ACED-IDP / aced_etl_pod

etl worker pod
MIT License
1 stars 1 forks source link

Adjust server job to handle .git upload and Bundle.ndjson #29

Open bwalsh opened 1 month ago

bwalsh commented 1 month ago

The new g3t client will upload a *.git.zip file.

Should/how the server job:

matthewpeterkort commented 1 month ago

deprecate reading .meta.zip and producing SNAPSHOT.zip in lieu of reading from *.git.zip

Parts of this branch should get folded into this. Specifically separating download part of _dowload_and_unzip into its own function - https://github.com/ACED-IDP/aced_etl_pod/blob/feature/reset-commit/etl-job/fhir_import_export.py#L173C5-L193

process Bundle.ndjson to process deletes of files meta that no longer exist

So given a bundle like:

{ "resourceType": "Bundle", "id": "a3bd9781-444b-51e3-8c39-dd075207b758", "identifier": { "use": "official", "system": "https://aced-idp.org/cbds-5e3cfd2db836439db952804ac7b44194", "value": "2024-05-16T20:40:08.109104Z" }, "type": "transaction", "timestamp": "2024-05-16T20:40:08.109104+00:00", "entry": [ { "request": { "method": "DELETE", "url": "DocumentReference/ca5a5fb3-1c5d-5e05-b026-2ed62720f625" } } ], "issues": { "resourceType": "OperationOutcome", "issue": [ { "severity": "warning", "code": "processing", "diagnostics": "Meta data items no longer in study." } ] } }

unzip, pass to an aced submission function that iterates through every dict in "entry" and creates a list of the method:url where url is just the uuid. Then do a bulk delete type action for each "method": "DELETE", in this case DELETE.
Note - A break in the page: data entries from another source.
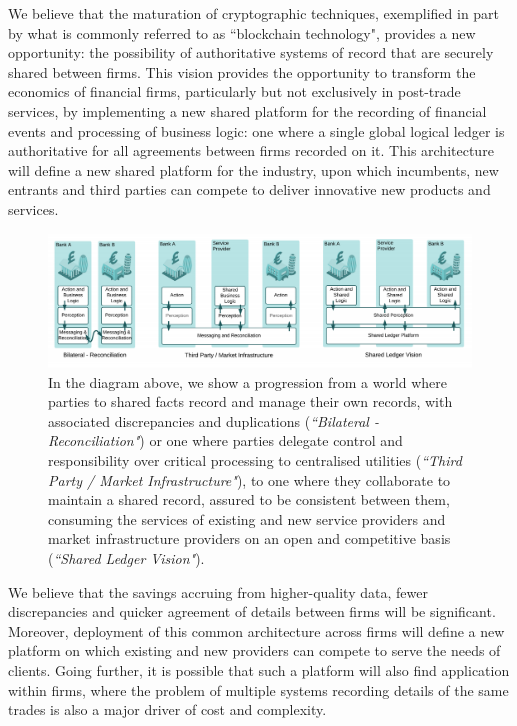 \documentclass{article}
\begin{document}
We believe that the maturation of cryptographic techniques, exemplified in part by what is commonly referred to as ``blockchain technology", provides a new opportunity: the possibility of authoritative systems of record that are securely shared between firms. This vision provides the opportunity to transform the economics of financial firms, particularly but not exclusively in post-trade services, by implementing a new shared platform for the recording of financial events and processing of business logic: one where a single global logical ledger is authoritative for all agreements between firms recorded on it. This architecture will define a new shared platform for the industry, upon which incumbents, new entrants and third parties can compete to deliver innovative new products and services. 

\begin{figure}[H]
\includegraphics[scale=.5, center]{sharedlogic} 
\caption{In the diagram above, we show a progression from a world where parties to shared facts record and manage their own records, with associated discrepancies and duplications (\textit{``Bilateral - Reconciliation"}) or one where parties delegate control and responsibility over critical processing to centralised utilities (\textit{``Third Party / Market Infrastructure"}), to one where they collaborate to maintain a shared record, assured to be consistent between them, consuming the services of existing and new service providers and market infrastructure providers on an open and competitive basis (\textit{``Shared Ledger Vision"}).}
\end{figure}


We believe that the savings accruing from higher-quality data, fewer discrepancies and quicker agreement of details between firms will be significant. Moreover, deployment of this common architecture across firms will define a new platform on which existing and new providers can compete to serve the needs of clients. Going further, it is possible that such a platform will also find application within firms, where the problem of multiple systems recording details of the same trades is also a major driver of cost and complexity.
\end{document}
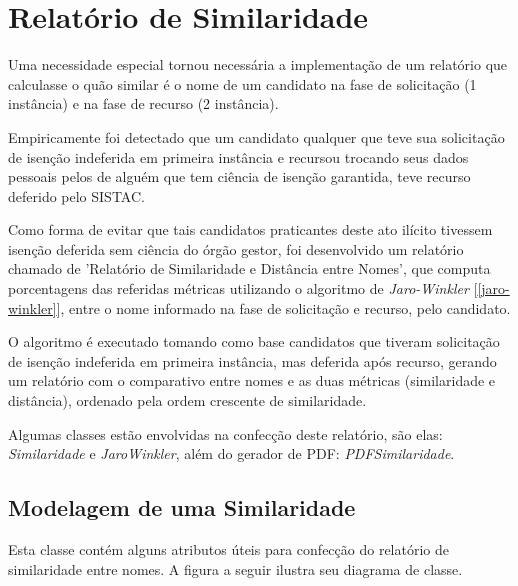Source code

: \documentclass[
	12pt,			%
	openright,		%
	oneside,	
	a4paper,		%
	english,		%
	brazil			%
]{abntex2/abntex2}  %
\begin{document}
		\section{Relatório de Similaridade} \label{similaridade}
		
			Uma necessidade especial tornou necessária a implementação de um relatório que calculasse o quão similar é o nome de um candidato na fase de solicitação (1{\textordfeminine} instância) e na fase de recurso (2{\textordfeminine} instância).
			
			Empiricamente foi detectado que um candidato qualquer que teve sua solicitação de isenção indeferida em primeira instância e recursou trocando seus dados pessoais pelos de alguém que tem ciência de isenção garantida, teve recurso deferido pelo SISTAC.
			
			Como forma de evitar que tais candidatos praticantes deste ato ilícito tivessem isenção deferida sem ciência do órgão gestor, foi desenvolvido um relatório chamado de 'Relatório de Similaridade e Distância entre Nomes', que computa porcentagens das referidas métricas utilizando o algoritmo de \textit{Jaro-Winkler} [\ref{jaro-winkler}], entre o nome informado na fase de solicitação e recurso, pelo candidato.
			
			O algoritmo é executado tomando como base candidatos que tiveram solicitação de isenção indeferida em primeira instância, mas deferida após recurso, gerando um relatório com o comparativo entre nomes e as duas métricas (similaridade e distância), ordenado pela ordem crescente de similaridade.
			
			Algumas classes estão envolvidas na confecção deste relatório, são elas: \textit{Similaridade} e \textit{JaroWinkler}, além do gerador de PDF: \textit{PDFSimilaridade}.
			
			\subsection{Modelagem de uma Similaridade}
			
				Esta classe contém alguns atributos úteis para confecção do relatório de similaridade entre nomes. A figura a seguir ilustra seu diagrama de classe.
				
\end{document}
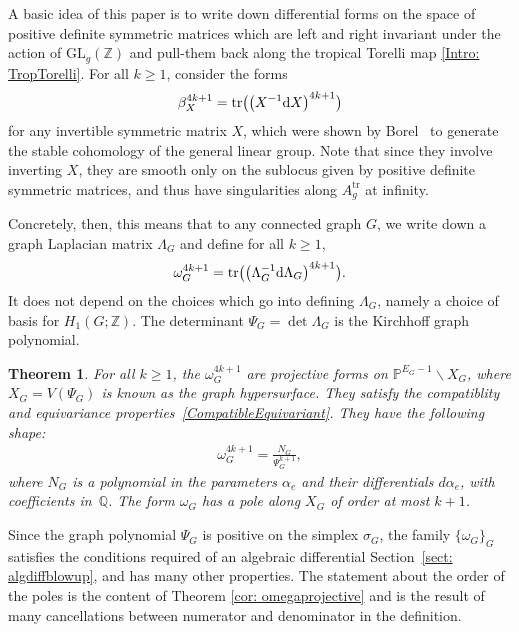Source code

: \documentclass[pdftex]{sigma}%
\newtheorem{thm}{Theorem}[section]
\numberwithin{equation}{section}
\newcommand{\Z}{\mathbb Z}
\newcommand{\Q}{\mathbb Q}
\newcommand{\Pro}{\mathbb P}
\newcommand{\tr}{\mathrm{tr}}
\newcommand{\GL}{\mathrm{GL}}
\newcommand{\0}{\color{blue}{\mathsf{0}}}
\begin{document}
 A basic idea of this paper is to write down differential forms on the space of positive definite symmetric matrices which are left and right invariant under the action of $\GL_g(\Z)$ and pull-them back along the tropical Torelli map \eqref{Intro: TropTorelli}. For all $k\geq 1$, consider the forms
 \begin{gather*}
 \beta_X^{4k+1} = \tr \big(\big(X^{-1} {\rm d}X\big)^{4k+1}\big)
 \end{gather*}
 for any invertible symmetric matrix $X$, which were shown by Borel~\cite{Borel} to generate the stable cohomology of the general linear group.
 Note that since they involve inverting $X$, they are smooth only on the sublocus given by positive definite symmetric matrices, and thus have singularities along $A_g^{\mathrm{tr}}$ at infinity.

 Concretely, then, this means that to any connected graph $G$, we write down a graph Laplacian matrix $\Lambda_G$ and define for all $k\geq 1$,
 \begin{gather} \label{omegacan}
 \omega^{4k+1}_G = \tr \big(\big(\Lambda_G^{-1} {\rm d} \Lambda_G\big)^{4k+1}\big).
 \end{gather}
It does not depend on the choices which go into defining $\Lambda_G$, namely a choice of basis for $H_1(G;\Z)$.
 The determinant $\Psi_G = \det \Lambda_G$ is the Kirchhoff graph polynomial.

\begin{thm} For all $k\geq 1$, the $\omega^{4k+1}_G$ are projective forms on
$\Pro^{E_G-1} \backslash X_G$,
where $X_G = V(\Psi_G)$ is known as the graph hypersurface. They satisfy the compatiblity and equivariance properties~\eqref{CompatibleEquivariant}.
They have the following shape:
\begin{gather} \label{intro: omegashape}
\omega^{4k+1}_G = \frac{N_G}{\Psi^{k+1}_G},
\end{gather}
where $N_G$ is a polynomial in the parameters $\alpha_e$ and their differentials $d
\alpha_e$, with coefficients in~$\Q$. The form $\omega_G$ has a pole along $X_G$ of order at most $k+1$.
\end{thm}

Since the graph polynomial $\Psi_G$ is positive on the simplex $\sigma_G$, the family $\{\omega_G\}_G$ satisfies the conditions required of an algebraic differential Section~\ref{sect: algdiffblowup}, and has many other properties. The statement about the order of the poles is the content of Theorem \ref{cor: omegaprojective} and is the result of many cancellations between numerator and denominator in the definition.
\end{document}
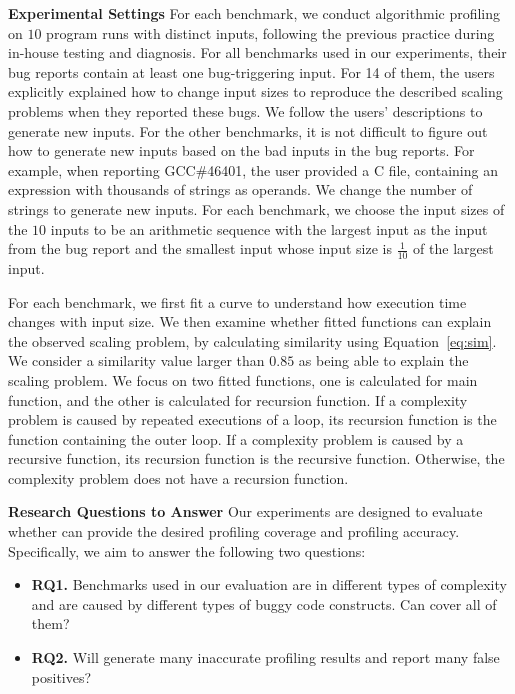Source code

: 

\textbf{Experimental Settings}
For each benchmark, 
we conduct algorithmic profiling on $10$ program runs with distinct inputs, 
following the previous practice during in-house 
testing and diagnosis\cite{SongOOPSLA2014,joy.asplos13}.
For all benchmarks used in our experiments,
their bug reports contain at least one bug-triggering input. 
For 14 of them, 
the users explicitly explained how to change input sizes to 
reproduce the described scaling problems when they reported these bugs. 
We follow the users' 
descriptions to generate new inputs.
For the other benchmarks, 
it is not difficult to figure out how to generate new inputs based 
on the bad inputs in the bug reports. 
For example, when reporting GCC\#46401, 
the user provided a C file, 
containing an expression with thousands of strings as operands. 
We change the number of strings to generate new inputs.
For each benchmark, we choose the input sizes of the $10$ inputs to be 
an arithmetic sequence with the largest input as the input from the bug report 
and the smallest input whose input size is 
$\frac{1}{10}$ of the largest input.

For each benchmark, we first fit a curve to understand how execution 
time changes with input size. 
We then examine whether fitted functions can explain the observed scaling problem, 
by calculating similarity using Equation~\ref{eq:sim}. 
We consider a similarity value larger than $0.85$ as being able to explain the scaling problem. 
We focus on two fitted functions, one is calculated for main function, 
and the other is calculated for recursion function. 
If a complexity problem is caused by repeated executions of a loop,
its recursion function is the function containing the outer loop.
If a complexity problem is caused by a recursive function, 
its recursion function is the recursive function. 
Otherwise, the complexity problem does not have a recursion function. 


\textbf{Research Questions to Answer}
Our experiments are designed to evaluate whether \Tool can provide the desired profiling coverage 
and profiling accuracy. 
Specifically, we aim to answer the following two questions:

\begin{itemize}

\item {\bf RQ1.} 
Benchmarks used in our evaluation are in different types of complexity and 
are caused by different types of buggy code constructs. 
Can \Tool cover all of them? 
 
\item {\bf RQ2.}
Will \Tool generate many inaccurate profiling results and report many false positives? 

\end{itemize}

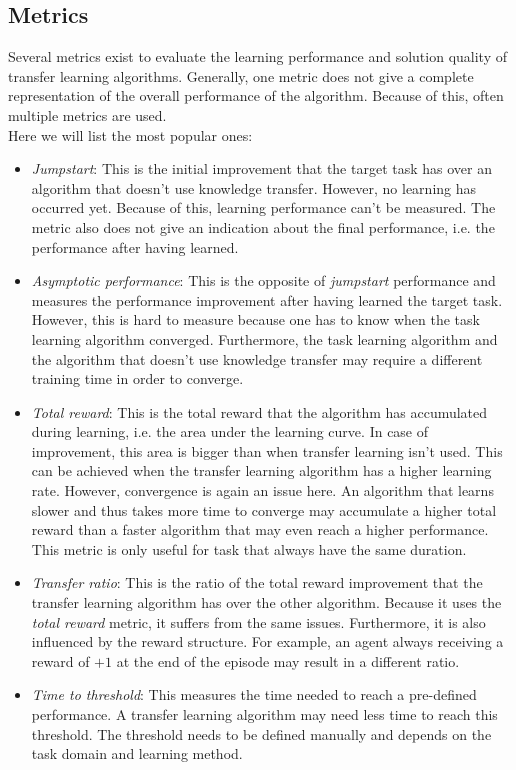 \documentclass[a4paper]{article}
\begin{document}
\subsection{Metrics}
Several metrics exist to evaluate the learning performance and solution quality of transfer learning algorithms. Generally, one metric does not give a complete representation of the overall performance of the algorithm. Because of this, often multiple metrics are used.\\
Here we will list the most popular ones:
\begin{itemize}
    \item \textit{Jumpstart}: This is the initial improvement that the target task has over an algorithm that doesn't use knowledge transfer. However, no learning has occurred yet. Because of this, learning performance can't be measured. The metric also does not give an indication about the final performance, i.e. the performance after having learned.
    \item \textit{Asymptotic performance}: This is the opposite of \textit{jumpstart} performance and measures the performance improvement after having learned the target task. However, this is hard to measure because one has to know when the task learning algorithm converged. Furthermore, the task learning algorithm and the algorithm that doesn't use knowledge transfer may require a different training time in order to converge.
    \item \textit{Total reward}: This is the total reward that the algorithm has accumulated during learning, i.e. the area under the learning curve. In case of improvement, this area is bigger than when transfer learning isn't used. This can be achieved when the transfer learning algorithm has a higher learning rate. However, convergence is again an issue here. An algorithm that learns slower and thus takes more time to converge may accumulate a higher total reward than a faster algorithm that may even reach a higher performance. This metric is only useful for task that always have the same duration.
    \item \textit{Transfer ratio}: This is the ratio of the total reward improvement that the transfer learning algorithm has over the other algorithm. Because it uses the \textit{total reward} metric, it suffers from the same issues. Furthermore, it is also influenced by the reward structure. For example, an agent always receiving a reward of $+1$ at the end of the episode may result in a different ratio.
    \item \textit{Time to threshold}: This measures the time needed to reach a pre-defined performance. A transfer learning algorithm may need less time to reach this threshold. The threshold needs to be defined manually and depends on the task domain and learning method.
\end{itemize}
\end{document}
elastic: https://github.com/ACED-IDP/submission/blob/cf04d2cabab37d743a48d6b7711ec6f0ace2bee1/aced_submission/meta_flat_load.py#L726-L748

and in peregrine something similar to: https://github.com/ACED-IDP/submission/blob/cf04d2cabab37d743a48d6b7711ec6f0ace2bee1/aced_submission/meta_graph_load.py#L390-L395

produce a better [out] json file

Yeah, especially ensuring that logs in the submission library are preserved and returned to the user in the etl_pod library, and not just when exceptions occur.